В «Храме вкуса» собрались и поэты, и философы, и художники, и скульпторы:
Смычок, резец, клавиатура, Картина, зодчество, гравюра, Вы, наслажденьями маня, Все, все чаруете меня! Кого б отвергнуть мог я хмуро?
Строгая вольтеровская Критика отобрала из прошлого все ценное, не останавливаясь перед авторитетами. Сочинения Пьера Бейля она сжала до одного тома. Корнель кидал в огонь свои последние трагедии, «холодной старости творенья». Поэт Лафонтен сокращал свои басни и уничтожил все то, что было опубликовано из его сочинений после его смерти издателями, «которые живут глупостями умерших».
Вольтер с позиций своей просветительской эстетики оценивает великих мастеров прошлого. Корнель для него — «великий и пламенный». Он не услаждает слух нежными эпитетами и благозвучием рифм, но потрясает ум, рисуя сильные характеры, гражданский пафос, железный закал души. «Нежный» Расин пленяет сердце, но его прекрасные психологические портреты — все на один манер:
Едва ли кто их различит:
Все те же свойава и приметы,
Все нежны, скромны...
И все придворными одеты.
Мольер же — непревзойденный портретист «глупых мещан», «пустоголовых маркизов», «судейских крючков», правда, иногда он «унижался до пошлого комизма». Вольтер стоял за высокую, «серьезную» комедию, призванную «исправлять род людской», и осуждал пустое развлекательство. Некоторые фарсы Мольера Вольтер критиковал именно за то, что видел в них лишь стремление вызвать смех толпы без какой-либо поучительной цели.
Вольтер осуждал всякое подражание иностранным образцам. Он назвал древнеримского драматурга Теренция простым переводчиком комедий греческого поэта Менандра, и, в то время когда Теренция превозносила
вся литературная критика, Вольтер сурово осуждал его, говоря, что в своем «холодном изяществе» Теренций остался чужд родной почве и не сумел оставить потомству подлинного портрета своих соотечественников и современников. Поэту Жану Батисту Руссо он советует писать стихи в Париже, «не ездя к немцам».

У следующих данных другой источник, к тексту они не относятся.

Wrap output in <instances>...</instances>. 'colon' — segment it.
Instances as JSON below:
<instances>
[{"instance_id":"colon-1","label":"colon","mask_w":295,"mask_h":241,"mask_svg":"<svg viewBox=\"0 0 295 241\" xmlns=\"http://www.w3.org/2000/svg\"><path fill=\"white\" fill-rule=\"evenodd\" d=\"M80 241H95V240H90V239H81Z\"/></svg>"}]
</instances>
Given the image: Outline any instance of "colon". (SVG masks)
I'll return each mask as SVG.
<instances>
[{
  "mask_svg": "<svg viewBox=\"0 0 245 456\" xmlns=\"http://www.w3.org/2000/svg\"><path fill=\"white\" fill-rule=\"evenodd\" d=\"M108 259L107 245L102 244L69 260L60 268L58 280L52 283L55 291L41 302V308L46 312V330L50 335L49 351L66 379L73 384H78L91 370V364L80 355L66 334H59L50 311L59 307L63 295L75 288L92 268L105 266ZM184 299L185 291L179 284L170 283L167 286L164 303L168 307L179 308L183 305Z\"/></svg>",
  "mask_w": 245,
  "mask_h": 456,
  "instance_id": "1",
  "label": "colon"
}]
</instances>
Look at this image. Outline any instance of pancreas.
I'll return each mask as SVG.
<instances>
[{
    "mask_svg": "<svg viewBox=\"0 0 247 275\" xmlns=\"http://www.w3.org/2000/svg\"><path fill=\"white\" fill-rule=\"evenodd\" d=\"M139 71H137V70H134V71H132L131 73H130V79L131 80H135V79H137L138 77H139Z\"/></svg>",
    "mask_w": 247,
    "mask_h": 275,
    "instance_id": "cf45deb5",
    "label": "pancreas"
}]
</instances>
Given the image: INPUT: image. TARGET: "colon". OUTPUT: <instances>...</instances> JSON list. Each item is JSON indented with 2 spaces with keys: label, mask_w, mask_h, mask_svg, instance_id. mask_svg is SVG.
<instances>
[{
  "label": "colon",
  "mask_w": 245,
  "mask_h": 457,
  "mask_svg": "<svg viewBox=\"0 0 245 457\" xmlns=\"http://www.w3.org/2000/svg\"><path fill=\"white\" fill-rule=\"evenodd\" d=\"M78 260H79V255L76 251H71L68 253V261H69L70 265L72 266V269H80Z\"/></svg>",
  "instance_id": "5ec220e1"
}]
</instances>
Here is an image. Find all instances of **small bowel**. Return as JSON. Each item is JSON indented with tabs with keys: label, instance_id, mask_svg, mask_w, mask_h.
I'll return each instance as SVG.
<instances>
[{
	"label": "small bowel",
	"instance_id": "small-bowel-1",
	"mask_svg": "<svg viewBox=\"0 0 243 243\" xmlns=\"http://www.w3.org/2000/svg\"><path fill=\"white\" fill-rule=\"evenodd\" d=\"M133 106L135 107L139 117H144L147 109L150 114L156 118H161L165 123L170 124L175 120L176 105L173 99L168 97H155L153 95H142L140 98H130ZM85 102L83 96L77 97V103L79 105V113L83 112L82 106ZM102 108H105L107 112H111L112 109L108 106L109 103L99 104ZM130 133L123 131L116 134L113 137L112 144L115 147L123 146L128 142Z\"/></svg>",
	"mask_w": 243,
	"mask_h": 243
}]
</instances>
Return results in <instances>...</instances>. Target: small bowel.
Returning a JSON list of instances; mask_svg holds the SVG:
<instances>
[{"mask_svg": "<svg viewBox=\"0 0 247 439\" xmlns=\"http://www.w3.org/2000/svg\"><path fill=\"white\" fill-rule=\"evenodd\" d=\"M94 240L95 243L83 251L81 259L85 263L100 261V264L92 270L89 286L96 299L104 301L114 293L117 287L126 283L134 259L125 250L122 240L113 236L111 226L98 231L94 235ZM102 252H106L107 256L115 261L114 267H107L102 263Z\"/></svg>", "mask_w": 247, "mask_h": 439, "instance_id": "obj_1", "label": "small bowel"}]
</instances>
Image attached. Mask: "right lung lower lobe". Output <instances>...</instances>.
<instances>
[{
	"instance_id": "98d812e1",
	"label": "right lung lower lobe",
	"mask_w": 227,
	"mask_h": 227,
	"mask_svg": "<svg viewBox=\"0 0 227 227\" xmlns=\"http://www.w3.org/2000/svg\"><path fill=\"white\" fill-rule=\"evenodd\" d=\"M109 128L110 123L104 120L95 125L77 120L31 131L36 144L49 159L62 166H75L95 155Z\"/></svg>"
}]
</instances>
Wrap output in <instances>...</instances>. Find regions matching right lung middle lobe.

Вольтер ратовал за народное, национально-окрашенное искусство. Все народы равны перед великой матерью-природой, но облик каждого народа своеобразен, и поэт не должен игнорировать его, полагал Вольтер. Прекрасно эту мысль выразил он, говоря о современной ему итальянской и французской музыке:
Столь плодовитая и мудрая природа, Дарами щедрыми украся круг земной, Всем людям говорит, но тон всегда иной. Особый есть язык у каждого народа, Особый выговор, неповторимый звук...
Вольтер, опубликовав в Англии и Голландии свою поэму «Храм вкуса», возбудил к себе ненависть двора, церковников и многочисленных литературных лакеев, прислуживающих власть имущим. Они преследовали его, травили, но оставались бессильны перед авторитетным для общественности судом критика-просветителя.
Таковы эстетические позиции Вольтера. Он первый начал пересмотр эстетики классицизма, первый начертал новые пути в драматургии («Блудный сын», «Нанина», «Шотландка»), увлек за собой младшее поколение просветителей — Дидро, Бомарше, Мерсье, но и отстал от них, как отстал он от Дидро, Гольбаха, Гельвеция в об¬ласти философского обоснования материализма.
Герцен в дневнике 1842 года записал: «Продолжаю в свободное время лекции Вильмена. И это мне очень полезно; мы забыли XVIII век, тут он оживает, переносимся снова в те времена Вольтера, Бюффона, — и, что ни говори, великие имена. Замечательно следить, как в начале своей карьеры Вольтер дивит, поражает смелостью своих религиозных мнений, и через два десятка лет Гольбах, Дидро; он отстал, материализм распахнулся во всей силе... Тут видишь Das Werden 93 года».
Мастерство Вольтера значительно пострадало от постоянных уступок устарелым взглядам и вкусам своих современников. Справедливо негодовал по этому поводу Жан-Жак Руссо: «Знаменитый Аруэ, скажи нам, сколькими мужественными и великими красотами ты пожертвовал ради нашей лживой изысканности? И скольких великих созданий стоило тебе стремление угодить мелочному духу времени?»
* * *
Вольтер-поэт такой же непримиримый враг средневековья, как и Вольтер-ученый и философ. «Истинно поэтический талант — это оружие, которое должно быть использовано для мести за человеческий род», — писал он в предисловии к «Шотландке».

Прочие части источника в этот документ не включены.